TASK OBJECTIVE
Take the entries that follow and return exactly the lines from the one holding "Even though I" through the one holding "## Where do you go to get inspired?", both included. Nothing else is needed.

Collected data
------------------------------------
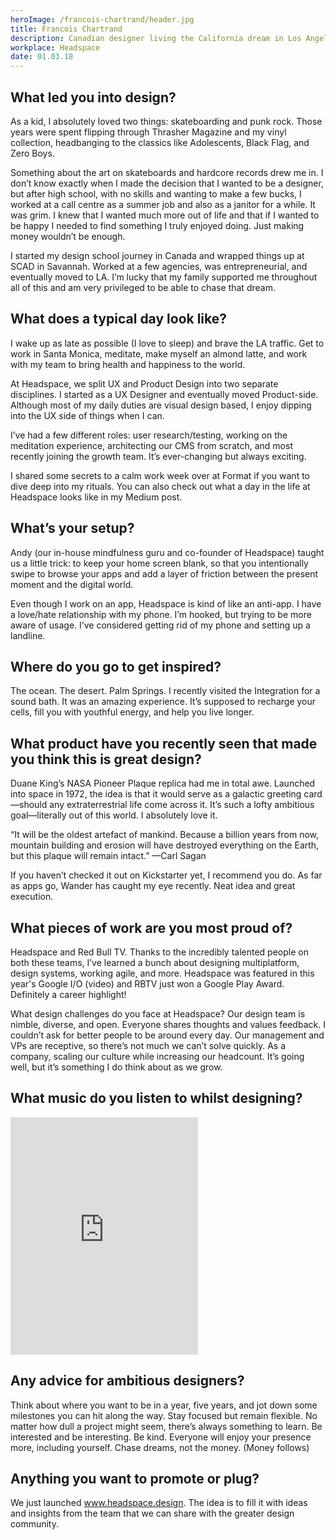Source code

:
```yaml
---
heroImage: /francois-chartrand/header.jpg
title: Francois Chartrand
description: Canadian designer living the California dream in Los Angeles. Designing products that bring joy to people's lives.
workplace: Headspace
date: 01.03.18
---
```


## What led you into design?
As a kid, I absolutely loved two things: skateboarding and punk rock. Those years were spent flipping through Thrasher Magazine and my vinyl collection, headbanging to the classics like Adolescents, Black Flag, and Zero Boys.

Something about the art on skateboards and hardcore records drew me in. I don’t know exactly when I made the decision that I wanted to be a designer, but after high school, with no skills and wanting to make a few bucks, I worked at a call centre as a summer job and also as a janitor for a while. It was grim. I knew that I wanted much more out of life and that if I wanted to be happy I needed to find something I truly enjoyed doing. Just making money wouldn’t be enough.

I started my design school journey in Canada and wrapped things up at SCAD in Savannah. Worked at a few agencies, was entrepreneurial, and eventually moved to LA. I’m lucky that my family supported me throughout all of this and am very privileged to be able to chase that dream.

## What does a typical day look like?
I wake up as late as possible (I love to sleep) and brave the LA traffic. Get to work in Santa Monica, meditate, make myself an almond latte, and work with my team to bring health and happiness to the world.

At Headspace, we split UX and Product Design into two separate disciplines. I started as a UX Designer and eventually moved Product-side. Although most of my daily duties are visual design based, I enjoy dipping into the UX side of things when I can.

I’ve had a few different roles: user research/testing, working on the meditation experience, architecting our CMS from scratch, and most recently joining the growth team. It’s ever-changing but always exciting.

I shared some secrets to a calm work week over at Format if you want to dive deep into my rituals. You can also check out what a day in the life at Headspace looks like in my Medium post.

## What’s your setup?

Andy (our in-house mindfulness guru and co-founder of Headspace) taught us a little trick: to keep your home screen blank, so that you intentionally swipe to browse your apps and add a layer of friction between the present moment and the digital world.

Even though I work on an app, Headspace is kind of like an anti-app. I have a love/hate relationship with my phone. I’m hooked, but trying to be more aware of usage. I’ve considered getting rid of my phone and setting up a landline.

## Where do you go to get inspired?
The ocean. The desert. Palm Springs. I recently visited the Integration for a sound bath. It was an amazing experience. It’s supposed to recharge your cells, fill you with youthful energy, and help you live longer.

## What product have you recently seen that made you think this is great design?
Duane King’s NASA Pioneer Plaque replica had me in total awe. Launched into space in 1972, the idea is that it would serve as a galactic greeting card—should any extraterrestrial life come across it. It’s such a lofty ambitious goal—literally out of this world. I absolutely love it.

“It will be the oldest artefact of mankind. Because a billion years from now, mountain building and erosion will have destroyed everything on the Earth, but this plaque will remain intact.” —Carl Sagan

If you haven’t checked it out on Kickstarter yet, I recommend you do. As far as apps go, Wander has caught my eye recently. Neat idea and great execution.

## What pieces of work are you most proud of?
Headspace and Red Bull TV. Thanks to the incredibly talented people on both these teams, I’ve learned a bunch about designing multiplatform, design systems, working agile, and more. Headspace was featured in this year's Google I/O (video) and RBTV just won a Google Play Award. Definitely a career highlight!

What design challenges do you face at Headspace?
Our design team is nimble, diverse, and open. Everyone shares thoughts and values feedback. I couldn’t ask for better people to be around every day. Our management and VPs are receptive, so there’s not much we can’t solve quickly. As a company, scaling our culture while increasing our headcount. It’s going well, but it’s something I do think about as we grow.

## What music do you listen to whilst designing?

<iframe src="https://open.spotify.com/embed/user/interfacelovers/playlist/478fGL8kAQqFQ6EGEZWdRj" width="300" height="380" frameborder="0" allowtransparency="true" allow="encrypted-media"></iframe>

## Any advice for ambitious designers?
Think about where you want to be in a year, five years, and jot down some milestones you can hit along the way. Stay focused but remain flexible. No matter how dull a project might seem, there’s always something to learn. Be interested and be interesting. Be kind. Everyone will enjoy your presence more, including yourself. Chase dreams, not the money. (Money follows)

## Anything you want to promote or plug?
We just launched www.headspace.design. The idea is to fill it with ideas and insights from the team that we can share with the greater design community.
------------------------------------
TASK RESULT
Even though I work on an app, Headspace is kind of like an anti-app. I have a love/hate relationship with my phone. I’m hooked, but trying to be more aware of usage. I’ve considered getting rid of my phone and setting up a landline.

## Where do you go to get inspired?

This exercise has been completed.